Report every line in the rows below that contains the word "label", copying each line in full.

EXCERPTED RECORDS >>
▬▬▬▬▬▬
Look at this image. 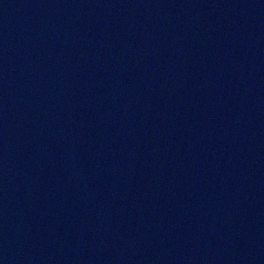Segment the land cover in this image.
Wrapping results in <instances>:
<instances>
[{"label": "water", "instance_id": "obj_1", "mask_svg": "<svg viewBox=\"0 0 264 264\" xmlns=\"http://www.w3.org/2000/svg\"><path fill=\"white\" fill-rule=\"evenodd\" d=\"M0 264H264V0H0Z\"/></svg>", "mask_w": 264, "mask_h": 264}]
</instances>
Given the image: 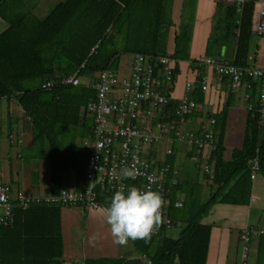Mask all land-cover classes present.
<instances>
[{
	"label": "trees",
	"instance_id": "obj_1",
	"mask_svg": "<svg viewBox=\"0 0 264 264\" xmlns=\"http://www.w3.org/2000/svg\"><path fill=\"white\" fill-rule=\"evenodd\" d=\"M32 1L0 0V19L5 24L0 31V98L14 97L20 104L30 120L32 147L46 144L49 189L55 194L63 187L68 167L85 183L84 167L89 152L87 147L57 139L55 127L78 120V109L94 98L95 91L89 81L105 68L116 70L122 54H166L164 37L171 23V0H58L42 17L31 13ZM256 1L241 0L239 6L227 9L223 32L218 36V46L230 49L225 62L246 64ZM169 55L174 58L173 53ZM176 72L177 67L173 66V77ZM73 74L86 82L78 85L60 82ZM46 82L51 84L42 86ZM257 87L258 83L251 82L248 90L251 108L246 110L241 146L232 149L226 161L221 154L222 134L232 99L230 87L221 109L210 115L214 118L215 143L207 159L211 173L203 172L212 189L205 200H201L198 182L172 183V172L166 174L163 185L167 190V215L171 227L182 224L177 237H172L169 229L159 228L147 243L130 240L137 252L147 255L152 264H207L210 225L201 223V218L213 203H248L251 180L247 162L253 156L257 157V173L264 180V121L259 123L257 105L252 99ZM201 96L199 87L190 93L195 104L201 102ZM176 102L169 98L163 119L175 121L172 111ZM89 122L91 125V119ZM90 125L83 133L87 139ZM165 161L171 164L170 154ZM93 190L98 204L106 208L113 196L99 184H94ZM178 192L182 193L181 206L175 208L172 203ZM61 205L64 204H34L14 209L12 222L0 225V264H60ZM37 210L47 213V217L35 230H29L23 222L27 214ZM83 264H141V260L86 259ZM253 264H264V234L256 239Z\"/></svg>",
	"mask_w": 264,
	"mask_h": 264
},
{
	"label": "crops",
	"instance_id": "obj_2",
	"mask_svg": "<svg viewBox=\"0 0 264 264\" xmlns=\"http://www.w3.org/2000/svg\"><path fill=\"white\" fill-rule=\"evenodd\" d=\"M240 1L171 0L169 11L171 23L165 30L164 44L166 53L174 55L173 65L177 67V72L168 89V94L171 99L177 101L183 94L185 82L192 83V91L198 87L202 76H205L208 82L206 89L200 90L201 102L196 103L195 108L180 124L183 130H199L206 124L210 115L221 109L226 92L229 90L227 79L219 80L210 68L197 65L195 59L210 56L216 60L226 61V55L228 56L230 49L223 45L218 46V36L223 32L222 21L227 9L233 5L239 6ZM258 1L255 2L251 28L255 21ZM31 3L30 11L35 17L36 12L45 14L51 8H47L45 0H34ZM232 33V37L235 38V32ZM176 41L182 44L177 49ZM130 61L131 54H122L116 71L126 74ZM246 64L264 67V34L255 36L251 33V29ZM80 80L83 83L86 82ZM230 91L232 99L225 115L222 134L221 154L225 161L230 158L232 149L241 146L247 110L246 101L243 98V87L240 86L235 91L230 89ZM256 94L257 90L253 93L252 99H255ZM81 107L78 109V120L70 124H58L55 127V136L67 144L73 142L75 146L85 148L84 141L87 138L83 136V133L89 129L90 118L84 114ZM231 132L234 133L233 138H229ZM167 146V141L163 139L158 144L152 145L146 155L158 161L165 160L169 155H165L164 151ZM37 147H32L30 120L18 101L14 97L0 98V182H6L14 188L35 195L50 193V162L46 144ZM170 148L172 151L171 164H169L174 171L172 178L175 181L198 182L202 195V187L210 183L209 179L204 177L206 172L203 173L201 169L204 158L202 153L176 140L170 143ZM178 172L184 173V176H178ZM250 180V196L247 204L213 203L201 218V223L210 225L206 250L207 264H242L238 238L242 227L258 228L262 230L261 234H264V180L258 173ZM83 184V179L78 178L74 169L68 167L61 188L80 189ZM181 199L182 193L178 192L173 201H181ZM104 209L100 205L95 209H85L78 205L60 206L58 214L62 241L60 264H78L86 259L126 261L139 258L140 254L130 240L126 246L113 242ZM46 217L47 213L43 211H33L27 214L23 223L27 229L35 230ZM93 236L95 239H92ZM258 236L250 240L243 264L254 263L255 242ZM141 264H143L142 260Z\"/></svg>",
	"mask_w": 264,
	"mask_h": 264
},
{
	"label": "built area",
	"instance_id": "obj_3",
	"mask_svg": "<svg viewBox=\"0 0 264 264\" xmlns=\"http://www.w3.org/2000/svg\"><path fill=\"white\" fill-rule=\"evenodd\" d=\"M251 33L255 36L264 34V0L257 2ZM195 63L210 68L219 80L226 78L232 91L242 86L246 109L251 108L248 93L251 82L258 83L253 101L257 105L259 123L264 121V67L251 64L233 65L210 56L198 57ZM173 66V58L167 53L156 56L133 53L126 74L105 68L95 79L89 81L88 84L95 93L93 100L81 107L84 114L91 119V133L89 139L84 141L89 152L84 167L85 183L82 188H60L55 194L35 195L14 188L6 182H0V225L12 222L14 209H25L34 204L78 205L85 209H95L99 204L95 198L94 184L105 187L111 196L120 190L127 193L132 184H136L135 187L142 191L152 190L160 193L164 200L161 223L153 234H156L159 228L170 229L167 190L163 181L169 171L172 173L174 171L165 160L158 161L148 157L147 150L165 139L168 146L164 151L165 155H168L172 151L170 143L176 140L201 152L204 157L201 169L210 174L211 164L207 163V159L215 143L212 129L214 118L211 116L197 132L181 130L180 124L196 106L190 97L193 87L189 81L185 82L183 94L173 107L175 121L163 119L166 117L164 107L170 98L168 89L173 81ZM60 82L78 85L81 81L73 74ZM207 83V78L202 76L198 83L199 89L205 90ZM50 84L46 82L42 86ZM247 165L249 178L252 179L258 171L257 157L250 158ZM133 166L136 169L135 177L124 178L121 169ZM174 181L175 179L171 178V182ZM172 205L178 208L181 201L175 200ZM261 233L262 230L249 226L239 230L238 238L243 261L250 240ZM139 258L143 264H152L144 253H140Z\"/></svg>",
	"mask_w": 264,
	"mask_h": 264
},
{
	"label": "clouds",
	"instance_id": "obj_4",
	"mask_svg": "<svg viewBox=\"0 0 264 264\" xmlns=\"http://www.w3.org/2000/svg\"><path fill=\"white\" fill-rule=\"evenodd\" d=\"M121 173L124 178H134L136 169L124 167ZM163 205L164 200L156 191H142L134 186L127 193L116 191L104 209L113 242L120 246H126L129 240L149 242L161 223Z\"/></svg>",
	"mask_w": 264,
	"mask_h": 264
},
{
	"label": "rangeland",
	"instance_id": "obj_5",
	"mask_svg": "<svg viewBox=\"0 0 264 264\" xmlns=\"http://www.w3.org/2000/svg\"><path fill=\"white\" fill-rule=\"evenodd\" d=\"M56 1H58V0H45V5L47 6V8H50ZM37 16L36 17H39V16H41V15H43L44 13H39V12H36L35 13ZM5 26V24H4V22L0 19V30L3 28ZM179 45H182V44H179V41H176L175 42V47H176V49L179 47ZM181 47V46H180ZM221 61V60H220ZM83 81L85 80L84 78H81ZM181 130H183L182 129V127H181ZM233 136H234V133L232 134V132H231V134L229 135V138H233ZM229 142V141H228ZM177 175L179 176V175H182V176H184V173H182L181 174V172H178L177 173ZM258 178V177H257ZM260 181H261V179H260ZM262 182V181H261ZM263 183V182H262ZM263 189H264V184H263ZM209 190H211V189H209V186H203L202 187V195H201V200H205V198H206V196L208 195V191ZM263 211H264V207H263ZM254 217V216H253ZM254 220H256V218L254 219ZM254 222H256V221H254ZM181 227H182V224L181 223H177L174 227H171L169 230H168V232H169V234L172 236V237H177V235H178V232H179V230L181 229ZM240 246H241V244H240Z\"/></svg>",
	"mask_w": 264,
	"mask_h": 264
}]
</instances>
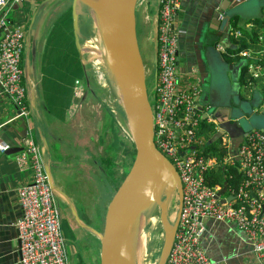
▬▬▬▬▬▬
ANSWER FOR THE TASK >>
[{"label": "water", "instance_id": "obj_1", "mask_svg": "<svg viewBox=\"0 0 264 264\" xmlns=\"http://www.w3.org/2000/svg\"><path fill=\"white\" fill-rule=\"evenodd\" d=\"M0 264H264V0H0Z\"/></svg>", "mask_w": 264, "mask_h": 264}]
	"label": "trees",
	"label": "crops",
	"label": "built area",
	"label": "clouds",
	"label": "rangeland",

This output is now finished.